The clinical autonomy of community pharmacists in England. 2. Key findings
Author(s) -
Magirr Peter,
Grimsley Mike,
Ottewill Roger,
Noyce Peter
Publication year - 2004
Publication title -
international journal of pharmacy practice
Language(s) - English
Resource type - Journals
SCImago Journal Rank - 0.42
H-Index - 37
eISSN - 2042-7174
pISSN - 0961-7671
DOI - 10.1211/0022357044986
Subject(s) - autonomy , safeguarding , medicine , pharmacy , cronbach's alpha , workforce , nursing , community pharmacy , family medicine , clinical psychology , political science , law , economics , economic growth , psychometrics
Objective To investigate the perceived autonomy of community pharmacists in clinical settings and any differences between subgroups of pharmacists. Method A specially designed instrument, a central feature of which was 12 scenarios, was distributed by post to a systematic random sample of 2000 community pharmacists in England selected from the Royal Pharmaceutical Society of Great Britain database. Data were analysed using techniques including contingency tables, main effects binary logistic modelling and Cronbach's alpha scores. Key findings The response rate was 31% (626 community pharmacists).
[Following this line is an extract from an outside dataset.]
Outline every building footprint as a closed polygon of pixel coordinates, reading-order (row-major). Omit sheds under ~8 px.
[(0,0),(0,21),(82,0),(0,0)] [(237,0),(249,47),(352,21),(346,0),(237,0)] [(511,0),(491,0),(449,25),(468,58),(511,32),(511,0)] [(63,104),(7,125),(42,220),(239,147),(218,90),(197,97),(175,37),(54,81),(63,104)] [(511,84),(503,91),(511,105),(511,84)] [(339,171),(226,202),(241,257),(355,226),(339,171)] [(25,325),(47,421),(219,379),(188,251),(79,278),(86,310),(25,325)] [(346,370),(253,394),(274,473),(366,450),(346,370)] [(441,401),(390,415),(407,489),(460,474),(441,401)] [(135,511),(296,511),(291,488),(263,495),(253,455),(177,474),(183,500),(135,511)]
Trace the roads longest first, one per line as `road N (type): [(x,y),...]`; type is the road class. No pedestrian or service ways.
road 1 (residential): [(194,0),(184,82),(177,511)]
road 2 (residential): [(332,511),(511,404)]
Comparison with a regional survey confirmed that the respondents were representative of the community pharmacy workforce. ‘Reality checks’ indicated that, notwithstanding variations, the scenarios were perceived as being within the experience of many respondents and of importance for clinical autonomy. Community pharmacists' perceptions of their autonomy were mainly affected by occupational status and work pattern. Contractor pharmacists were much more likely to opt for high autonomy responses than employees and locums. Similarly pharmacists who worked full‐time were more likely to opt for these responses than those working part‐time. Little association was found between high autonomy and gender, size of employing organisation and length of time qualified. Conclusions Differences in perceived autonomy may be due, in part, to the extent to which organisational and managerial constraints operate. With the moves towards an enhanced role for community pharmacists in a primary care‐led NHS, these differences should be taken into account in safeguarding pharmacists' professional standing, policy making and managing service delivery.